Chart understanding data
------------------------------------------------

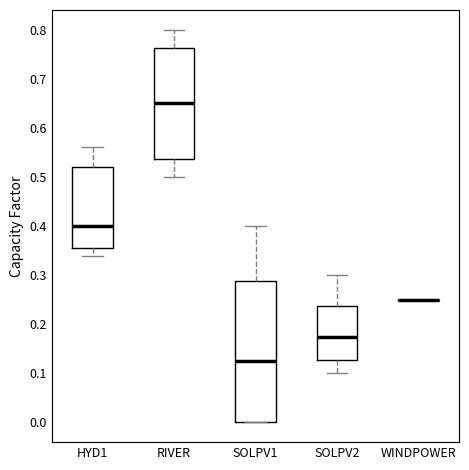

Reading left to right, transcribe this box plot: for each box, give where its median line is, the range the box spans, and where its two whiskers end, as read against the y-axis. The values are not printed on the chart, so give them approximately, as read against the axis.

HYD1: median 0.40, box 0.36 to 0.52, whiskers 0.34 to 0.56
RIVER: median 0.65, box 0.54 to 0.76, whiskers 0.50 to 0.80
SOLPV1: median 0.13, box 0.00 to 0.29, whiskers 0.00 to 0.40
SOLPV2: median 0.18, box 0.13 to 0.24, whiskers 0.10 to 0.30
WINDPOWER: box collapsed to a line at 0.25, whiskers 0.25 to 0.25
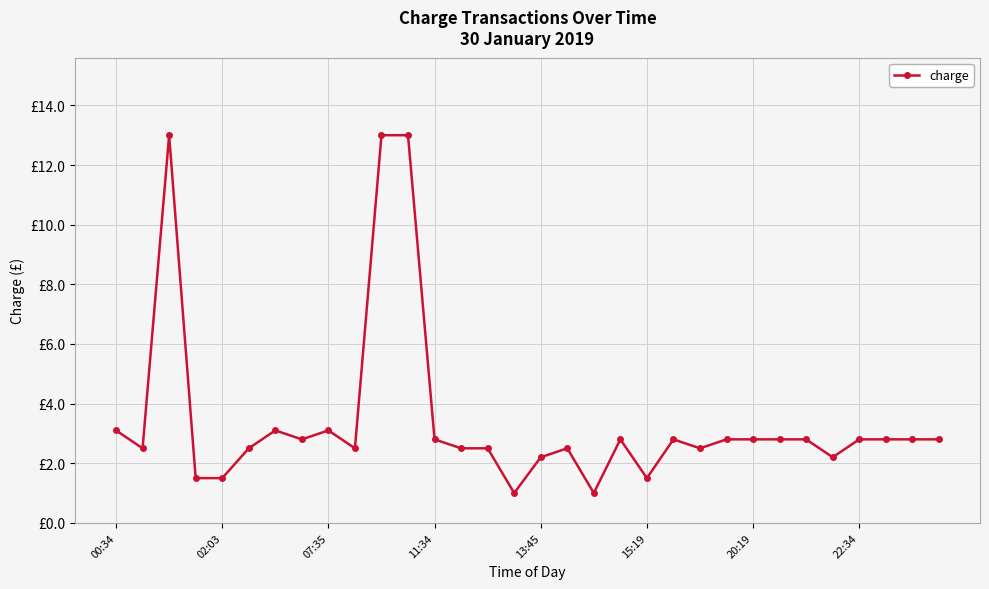

Is this an area chart (filled region under the line)?

No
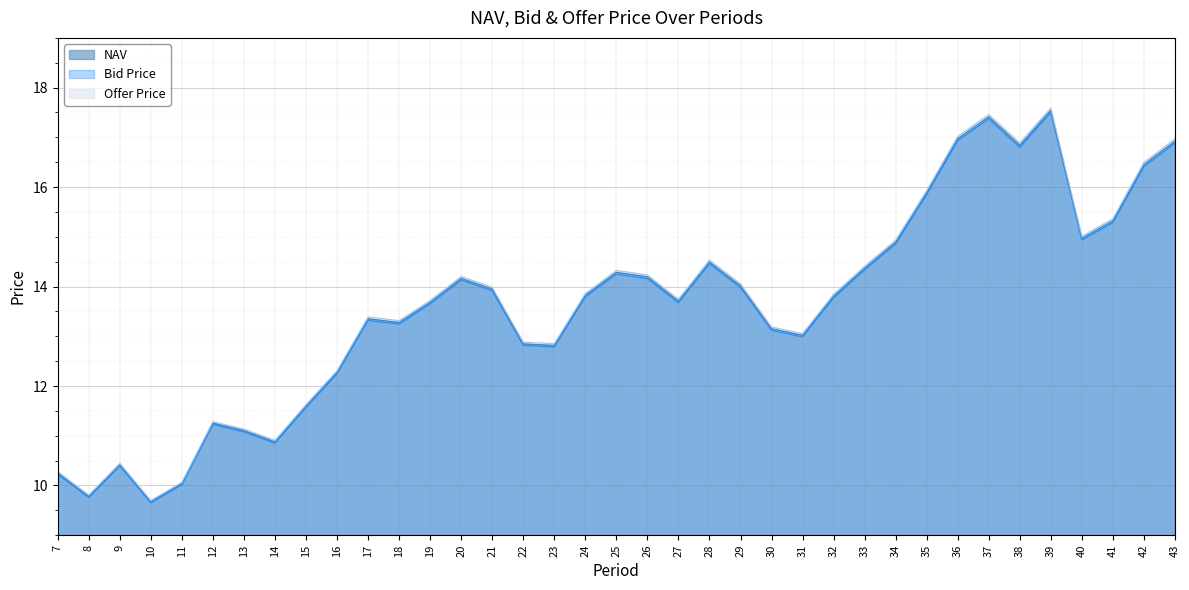

What is the difference between the Bid Price values at 38 and 43?

0.1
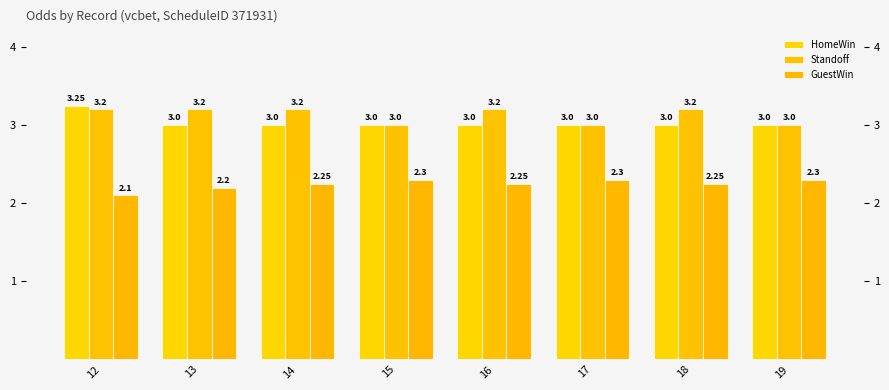

Is it true that Standoff equals 3.0 at 17?

True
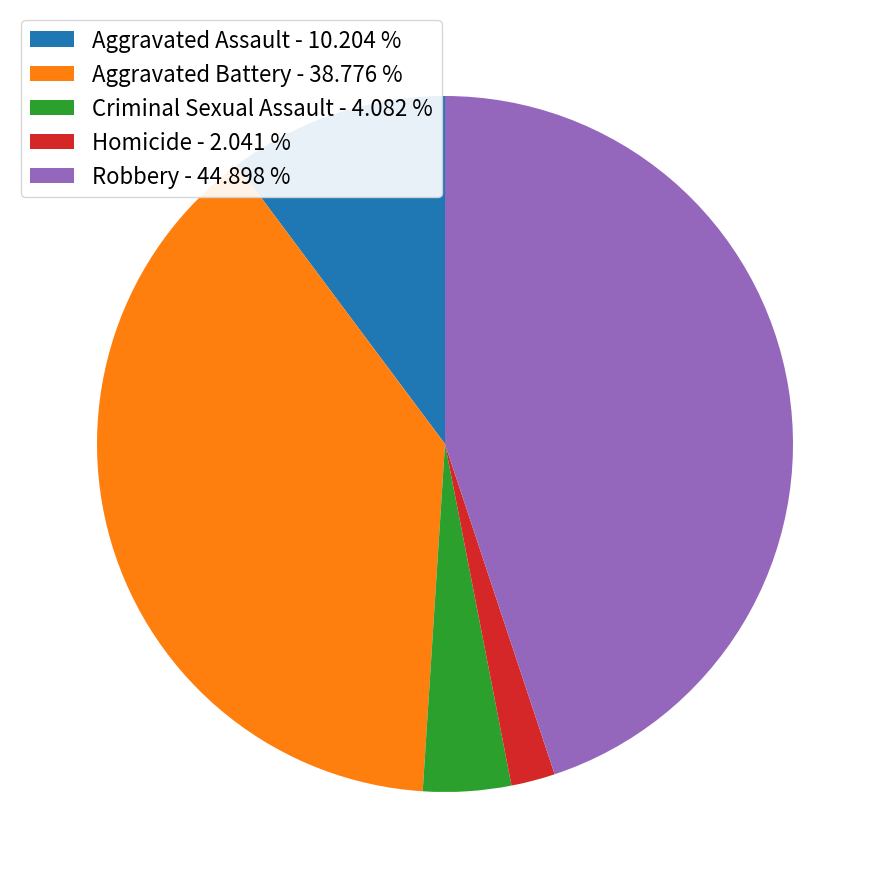

The Aggravated Battery slice represents 31% of the pie. True or false?

False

------------------------------------------------

[Exercise]
Could you arrange every line of the listing above as a numbered list, skipping the blank lines and omitting the pictures?

[Your response]
1. Reading left to right, transcribe this box plot: for each box, give where its median line is, the range the box spans, and where its two whiskers end, as read against the y-axis. The values are not printed on the chart, so give them approximately, as read against the axis.
2. HYD1: median 0.40, box 0.36 to 0.52, whiskers 0.34 to 0.56
3. RIVER: median 0.65, box 0.54 to 0.76, whiskers 0.50 to 0.80
4. SOLPV1: median 0.13, box 0.00 to 0.29, whiskers 0.00 to 0.40
5. SOLPV2: median 0.18, box 0.13 to 0.24, whiskers 0.10 to 0.30
6. WINDPOWER: box collapsed to a line at 0.25, whiskers 0.25 to 0.25
7. Is this an area chart (filled region under the line)?
8. No
9. What is the difference between the Bid Price values at 38 and 43?
10. 0.1
11. Is it true that Standoff equals 3.0 at 17?
12. True
13. The Aggravated Battery slice represents 31% of the pie. True or false?
14. False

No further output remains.